İnsan her gün hayatta üzülüyor, eksiliyor ama yine de yüzüne yerleştirdiği sahte bir gülümsemeyle hümanistliğinden ödün vermeden hayatına devam ediyor.

İnsanoğlunun en karmaşık yönlerinden biri de dürüstlükle yüzleşmekte zorlanması. Oysaki dürüstlüğün en önemli erdemlerden biri olduğunu adı gibi bilir. Dürüst olmak güvenilirliği de beraberinde getirir. İhtiyaç duyduğu güvende olma hissini yakalamak adına karşı taraftan talep ettiği ilk olgu dürüstlüktür. Çünkü fizyolojik ihtiyaçlardan sonra gelen en önemli ihtiyaç güvendir. Bundan dolayıdır ki hepimiz hayata ilk adımlarımızı atmaya başladığımızdan itibaren dürüstlük kavramıyla tanışıp, onu kendi karakterimizde bir yerlere oturtmaya çalışırız. Sosyal ilişkilerimizin temelini oluşturan dürüstlüğe değer veririz, karşı taraftan da ilk onu talep ederiz ancak gerçek şu ki, bu değer zaman zaman yerini ikiyüzlülüğe bırakır.

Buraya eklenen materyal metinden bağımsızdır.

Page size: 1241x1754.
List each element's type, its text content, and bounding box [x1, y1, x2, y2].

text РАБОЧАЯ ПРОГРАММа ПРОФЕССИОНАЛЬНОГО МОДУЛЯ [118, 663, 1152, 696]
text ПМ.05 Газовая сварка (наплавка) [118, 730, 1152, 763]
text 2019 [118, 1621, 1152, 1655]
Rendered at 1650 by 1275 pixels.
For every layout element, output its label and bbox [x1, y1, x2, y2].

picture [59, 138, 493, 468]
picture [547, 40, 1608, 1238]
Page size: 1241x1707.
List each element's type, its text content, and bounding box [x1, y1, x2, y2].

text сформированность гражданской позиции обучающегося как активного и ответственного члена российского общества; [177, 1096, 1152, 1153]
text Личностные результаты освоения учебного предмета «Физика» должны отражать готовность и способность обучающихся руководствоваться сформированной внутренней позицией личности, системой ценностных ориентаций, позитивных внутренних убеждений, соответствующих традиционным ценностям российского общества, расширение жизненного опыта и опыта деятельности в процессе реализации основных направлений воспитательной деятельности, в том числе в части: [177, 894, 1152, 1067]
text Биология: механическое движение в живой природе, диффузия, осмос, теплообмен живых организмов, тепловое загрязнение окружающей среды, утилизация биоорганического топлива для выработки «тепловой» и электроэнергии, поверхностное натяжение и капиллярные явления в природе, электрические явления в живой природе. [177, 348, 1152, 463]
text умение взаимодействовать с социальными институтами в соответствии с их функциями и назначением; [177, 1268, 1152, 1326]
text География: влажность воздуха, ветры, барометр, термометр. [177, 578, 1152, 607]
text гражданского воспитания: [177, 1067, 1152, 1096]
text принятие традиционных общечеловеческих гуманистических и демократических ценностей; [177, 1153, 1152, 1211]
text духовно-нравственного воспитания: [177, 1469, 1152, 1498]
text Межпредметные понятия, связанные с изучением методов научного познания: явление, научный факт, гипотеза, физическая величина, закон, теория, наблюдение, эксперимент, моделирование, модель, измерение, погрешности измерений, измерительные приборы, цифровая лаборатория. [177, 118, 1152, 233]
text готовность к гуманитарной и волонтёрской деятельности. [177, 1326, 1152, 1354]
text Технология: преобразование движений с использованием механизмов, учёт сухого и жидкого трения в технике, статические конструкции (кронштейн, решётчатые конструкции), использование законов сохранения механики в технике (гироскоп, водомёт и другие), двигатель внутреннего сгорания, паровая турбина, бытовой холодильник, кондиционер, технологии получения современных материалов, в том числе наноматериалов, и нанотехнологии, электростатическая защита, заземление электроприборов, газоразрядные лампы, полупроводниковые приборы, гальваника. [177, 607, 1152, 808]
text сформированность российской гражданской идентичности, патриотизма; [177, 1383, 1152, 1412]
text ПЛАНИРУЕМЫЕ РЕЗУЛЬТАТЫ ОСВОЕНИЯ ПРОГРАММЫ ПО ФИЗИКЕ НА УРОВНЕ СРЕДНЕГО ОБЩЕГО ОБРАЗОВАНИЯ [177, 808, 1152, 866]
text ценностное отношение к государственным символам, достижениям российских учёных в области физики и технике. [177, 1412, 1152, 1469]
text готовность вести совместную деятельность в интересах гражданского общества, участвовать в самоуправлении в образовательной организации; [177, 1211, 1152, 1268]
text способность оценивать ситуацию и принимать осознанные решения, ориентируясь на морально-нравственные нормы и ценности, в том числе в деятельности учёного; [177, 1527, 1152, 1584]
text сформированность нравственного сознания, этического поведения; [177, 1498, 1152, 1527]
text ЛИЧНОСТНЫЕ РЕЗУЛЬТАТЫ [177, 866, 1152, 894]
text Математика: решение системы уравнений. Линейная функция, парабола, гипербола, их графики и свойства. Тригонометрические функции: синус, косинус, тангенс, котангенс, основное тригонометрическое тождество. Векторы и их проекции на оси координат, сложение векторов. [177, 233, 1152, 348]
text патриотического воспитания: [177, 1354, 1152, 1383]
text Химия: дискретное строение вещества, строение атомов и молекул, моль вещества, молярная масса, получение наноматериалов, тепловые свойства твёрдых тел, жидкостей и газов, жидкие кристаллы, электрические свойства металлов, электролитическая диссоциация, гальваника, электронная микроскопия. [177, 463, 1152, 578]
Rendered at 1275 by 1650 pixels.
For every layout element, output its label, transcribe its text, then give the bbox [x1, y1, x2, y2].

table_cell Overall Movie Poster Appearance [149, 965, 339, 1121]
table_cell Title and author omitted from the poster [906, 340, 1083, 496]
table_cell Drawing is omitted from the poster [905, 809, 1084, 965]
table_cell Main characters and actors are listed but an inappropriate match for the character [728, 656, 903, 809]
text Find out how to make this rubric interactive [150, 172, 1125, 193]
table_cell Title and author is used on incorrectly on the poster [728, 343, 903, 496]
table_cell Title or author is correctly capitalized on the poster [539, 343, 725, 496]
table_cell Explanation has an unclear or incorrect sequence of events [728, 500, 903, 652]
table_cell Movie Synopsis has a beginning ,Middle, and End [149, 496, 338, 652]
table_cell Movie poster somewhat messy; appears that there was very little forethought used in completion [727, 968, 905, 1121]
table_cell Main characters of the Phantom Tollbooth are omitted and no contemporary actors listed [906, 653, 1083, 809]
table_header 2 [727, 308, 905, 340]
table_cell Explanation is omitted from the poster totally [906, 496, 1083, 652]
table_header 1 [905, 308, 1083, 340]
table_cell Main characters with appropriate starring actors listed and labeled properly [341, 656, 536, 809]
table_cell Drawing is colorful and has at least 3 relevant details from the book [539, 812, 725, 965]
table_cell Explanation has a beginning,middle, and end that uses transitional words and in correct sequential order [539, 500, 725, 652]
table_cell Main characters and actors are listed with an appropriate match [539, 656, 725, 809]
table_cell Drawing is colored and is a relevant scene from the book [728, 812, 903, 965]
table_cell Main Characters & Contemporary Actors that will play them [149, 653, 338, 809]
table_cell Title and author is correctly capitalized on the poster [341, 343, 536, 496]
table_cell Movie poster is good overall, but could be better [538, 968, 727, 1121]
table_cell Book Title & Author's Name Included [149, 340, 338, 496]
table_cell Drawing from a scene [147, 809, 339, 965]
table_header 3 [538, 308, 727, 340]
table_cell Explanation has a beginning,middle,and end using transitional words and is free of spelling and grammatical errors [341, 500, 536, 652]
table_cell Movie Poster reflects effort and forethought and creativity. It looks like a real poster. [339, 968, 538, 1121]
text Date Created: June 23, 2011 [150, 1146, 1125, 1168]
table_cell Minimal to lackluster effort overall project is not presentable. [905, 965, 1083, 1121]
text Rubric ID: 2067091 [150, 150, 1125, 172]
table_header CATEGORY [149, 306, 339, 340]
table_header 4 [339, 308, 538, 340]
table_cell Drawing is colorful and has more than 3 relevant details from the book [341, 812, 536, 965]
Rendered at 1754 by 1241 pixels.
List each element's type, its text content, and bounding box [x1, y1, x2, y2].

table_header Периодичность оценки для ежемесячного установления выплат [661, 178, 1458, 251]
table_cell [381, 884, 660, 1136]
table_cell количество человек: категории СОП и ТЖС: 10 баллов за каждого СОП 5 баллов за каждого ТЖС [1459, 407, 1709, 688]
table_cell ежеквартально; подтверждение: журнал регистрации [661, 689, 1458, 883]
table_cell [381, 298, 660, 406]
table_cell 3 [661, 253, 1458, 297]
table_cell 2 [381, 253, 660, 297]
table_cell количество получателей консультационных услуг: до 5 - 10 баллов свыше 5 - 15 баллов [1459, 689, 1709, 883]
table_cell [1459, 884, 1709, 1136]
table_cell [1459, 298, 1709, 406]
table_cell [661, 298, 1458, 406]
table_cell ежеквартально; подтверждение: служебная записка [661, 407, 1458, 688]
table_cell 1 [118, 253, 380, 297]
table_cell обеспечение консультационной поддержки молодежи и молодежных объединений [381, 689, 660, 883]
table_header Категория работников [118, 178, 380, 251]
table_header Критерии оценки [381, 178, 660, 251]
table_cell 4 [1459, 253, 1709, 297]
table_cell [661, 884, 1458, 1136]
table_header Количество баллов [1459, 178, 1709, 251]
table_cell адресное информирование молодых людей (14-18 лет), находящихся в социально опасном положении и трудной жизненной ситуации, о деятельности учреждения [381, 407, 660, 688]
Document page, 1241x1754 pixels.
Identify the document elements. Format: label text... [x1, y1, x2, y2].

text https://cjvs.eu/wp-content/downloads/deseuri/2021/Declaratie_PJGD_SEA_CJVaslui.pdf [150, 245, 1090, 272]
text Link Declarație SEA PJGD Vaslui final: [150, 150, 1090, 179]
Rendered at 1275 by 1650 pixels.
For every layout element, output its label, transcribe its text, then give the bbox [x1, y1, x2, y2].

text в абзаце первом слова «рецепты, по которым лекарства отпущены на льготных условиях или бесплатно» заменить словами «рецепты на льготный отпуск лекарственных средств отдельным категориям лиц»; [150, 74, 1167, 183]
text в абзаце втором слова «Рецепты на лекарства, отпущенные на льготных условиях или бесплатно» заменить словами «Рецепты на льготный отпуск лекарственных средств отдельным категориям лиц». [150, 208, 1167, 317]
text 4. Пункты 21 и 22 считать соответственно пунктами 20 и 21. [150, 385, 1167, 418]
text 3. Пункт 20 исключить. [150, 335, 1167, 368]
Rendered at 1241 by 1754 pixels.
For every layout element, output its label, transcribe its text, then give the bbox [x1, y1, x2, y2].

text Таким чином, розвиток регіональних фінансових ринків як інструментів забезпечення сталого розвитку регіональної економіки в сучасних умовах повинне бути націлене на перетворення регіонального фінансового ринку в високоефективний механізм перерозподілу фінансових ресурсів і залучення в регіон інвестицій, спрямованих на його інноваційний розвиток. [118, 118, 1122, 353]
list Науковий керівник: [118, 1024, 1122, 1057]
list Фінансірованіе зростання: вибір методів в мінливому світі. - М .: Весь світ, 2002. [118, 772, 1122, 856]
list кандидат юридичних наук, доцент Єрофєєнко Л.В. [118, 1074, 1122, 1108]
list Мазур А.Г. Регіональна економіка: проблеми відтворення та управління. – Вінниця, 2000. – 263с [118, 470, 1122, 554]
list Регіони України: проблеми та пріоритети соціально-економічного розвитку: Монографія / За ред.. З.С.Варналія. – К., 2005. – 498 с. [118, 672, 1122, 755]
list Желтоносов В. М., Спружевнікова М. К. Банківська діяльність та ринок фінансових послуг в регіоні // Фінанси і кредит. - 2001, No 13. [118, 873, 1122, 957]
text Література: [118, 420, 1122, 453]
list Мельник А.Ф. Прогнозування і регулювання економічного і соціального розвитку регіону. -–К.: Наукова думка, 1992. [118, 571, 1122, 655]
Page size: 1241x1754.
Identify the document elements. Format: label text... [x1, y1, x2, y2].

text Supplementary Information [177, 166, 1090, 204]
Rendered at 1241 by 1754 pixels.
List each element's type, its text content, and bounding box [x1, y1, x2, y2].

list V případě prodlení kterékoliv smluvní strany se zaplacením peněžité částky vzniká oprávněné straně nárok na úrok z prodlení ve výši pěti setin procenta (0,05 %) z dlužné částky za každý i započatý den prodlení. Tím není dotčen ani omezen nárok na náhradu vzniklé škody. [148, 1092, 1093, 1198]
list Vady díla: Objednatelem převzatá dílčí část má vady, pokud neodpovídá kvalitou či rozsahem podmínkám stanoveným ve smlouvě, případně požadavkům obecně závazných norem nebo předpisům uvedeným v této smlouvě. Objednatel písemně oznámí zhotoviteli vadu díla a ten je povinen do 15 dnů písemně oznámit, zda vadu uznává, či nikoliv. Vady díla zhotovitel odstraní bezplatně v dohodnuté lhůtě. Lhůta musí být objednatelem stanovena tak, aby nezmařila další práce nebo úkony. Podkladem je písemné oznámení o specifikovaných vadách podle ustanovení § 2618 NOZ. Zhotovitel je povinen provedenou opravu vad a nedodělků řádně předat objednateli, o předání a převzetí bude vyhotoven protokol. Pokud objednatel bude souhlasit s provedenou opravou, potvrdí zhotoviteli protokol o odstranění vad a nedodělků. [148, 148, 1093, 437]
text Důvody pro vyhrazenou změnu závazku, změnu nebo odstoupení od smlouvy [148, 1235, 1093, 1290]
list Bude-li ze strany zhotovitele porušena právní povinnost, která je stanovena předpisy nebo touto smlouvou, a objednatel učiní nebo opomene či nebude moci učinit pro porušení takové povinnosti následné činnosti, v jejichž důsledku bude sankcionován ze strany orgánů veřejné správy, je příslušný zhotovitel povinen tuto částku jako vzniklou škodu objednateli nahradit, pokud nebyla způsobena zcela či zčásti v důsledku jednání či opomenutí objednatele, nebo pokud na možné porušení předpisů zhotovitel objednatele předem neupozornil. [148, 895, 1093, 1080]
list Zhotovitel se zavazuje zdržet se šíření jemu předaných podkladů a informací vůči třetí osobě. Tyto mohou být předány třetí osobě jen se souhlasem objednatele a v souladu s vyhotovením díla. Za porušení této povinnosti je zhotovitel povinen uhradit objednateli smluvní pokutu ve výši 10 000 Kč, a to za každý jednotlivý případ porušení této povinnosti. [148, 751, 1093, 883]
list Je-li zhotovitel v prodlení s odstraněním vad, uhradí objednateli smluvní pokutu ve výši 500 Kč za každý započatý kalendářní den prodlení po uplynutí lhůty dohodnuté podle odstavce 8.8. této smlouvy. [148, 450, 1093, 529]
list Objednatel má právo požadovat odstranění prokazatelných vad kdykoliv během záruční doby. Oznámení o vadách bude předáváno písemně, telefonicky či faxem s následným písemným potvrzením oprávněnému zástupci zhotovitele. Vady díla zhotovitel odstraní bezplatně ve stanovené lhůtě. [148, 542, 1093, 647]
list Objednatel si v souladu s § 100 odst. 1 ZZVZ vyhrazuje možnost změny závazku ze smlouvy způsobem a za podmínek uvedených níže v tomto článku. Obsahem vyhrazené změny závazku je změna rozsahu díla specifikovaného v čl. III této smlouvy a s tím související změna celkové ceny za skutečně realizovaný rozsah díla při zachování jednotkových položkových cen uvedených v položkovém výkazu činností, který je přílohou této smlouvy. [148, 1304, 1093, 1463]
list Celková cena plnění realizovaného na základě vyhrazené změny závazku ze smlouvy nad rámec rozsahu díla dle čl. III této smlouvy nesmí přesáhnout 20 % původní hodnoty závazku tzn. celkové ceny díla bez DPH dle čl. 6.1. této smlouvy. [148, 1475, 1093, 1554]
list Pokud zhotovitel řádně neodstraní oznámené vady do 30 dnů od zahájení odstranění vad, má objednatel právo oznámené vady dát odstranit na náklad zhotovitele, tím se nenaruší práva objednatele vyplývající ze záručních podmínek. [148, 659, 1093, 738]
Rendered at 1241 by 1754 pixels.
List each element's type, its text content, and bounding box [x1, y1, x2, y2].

İkiyüzlülük, başkalarını yanıltmayı ya da kendi çıkarlarımızı korumayı amaçlayan, içi boş bir nezaket maskesine dönüşür. Hayat bu yönde akmaya başladı. Bir düşünün; kaç kez biri yüzünüze gülüp arkanızdan konuştu?  Ya da kaç kez, uyum sağlamak adına, aslında katılmadığınız bir fikre onay verdiniz? Bu davranışlar, sizi siz olmaktan çıkarıp başka birine dönüştürüyor. Bir anlamda bu davranışlarla insanların beklentilerini karşılayıp olmadığınız insanla kendinize yer edinmiş oluyorsunuz. Böyle böyle kendine de yabancılaşıyor insan, sevimli olacağım diye çeşit çeşit numaralar, sahte profiller…

İkiyüzlülük, başkalarının onayını kazanmak, çatışmalardan kaçınmak ya da sosyal çevrede güçlü kalmak için başvurulan bir yöntem olmuş durumda. İş dünyasını anlayabiliyorum, orası kurtlar sofrası köprüyü geçene kadar herkes dayı da insanların özel hayatlarındaki bu ikiyüzlülüğü anlayamıyorum. Binbir türlü canlılarız, herkese mavi boncuk dağıtmak mümkün mü? Ya da biraz Mevlana usulü “ne olursan gel” lüksümüz var mı? Ben ciddi ciddi merak ediyorum.

Özellikle sosyal medyada, neredeyse teşvik edilen bir yöntem haline geldi. İnsanlar, kendi gerçeklerini saklayarak balondan hayatlar yaşayıp bir de bu balondan hayatları insanlara empoze etmeye başladı. Dürüst insanlar linç edilir hale geldi. Kim daha çok kabul görüyorsa o kişiliğe bürünmeler başladı. Bu durum, sadece bireylerarası güven sorunlarını artırmakla kalmıyor, aynı zamanda gerçeklik algısını da yerle bir ediyor. Her şeyin taklidi çıktığı gibi artık karakterler de taklit edilir hale geldi. Herkes birbirine ve kendine bu kadar yabancıyken güvenden nasıl bahsedilir ki? En kötüsü de karakterden karaktere bürünüp insanları ikiyüzlülükle suçlamak; bu bir kayboluşun hikayesi…

Bırakın başkalarına dürüst olmayı insan önce kendine dürüst olmalı, kendi potansiyelini bilmeli, gelişim bu kadar ucuz değil. Artılarını arttırıp eksikliklerini tamamlayabilir. İstediği insan profiline ulaşabilir ama bukalemun gibi karakterden karaktere bürünemez, yolu bu değil. Bu sadece onun için bir aldanış olmaz aynı zamanda bir kayboluş da olur.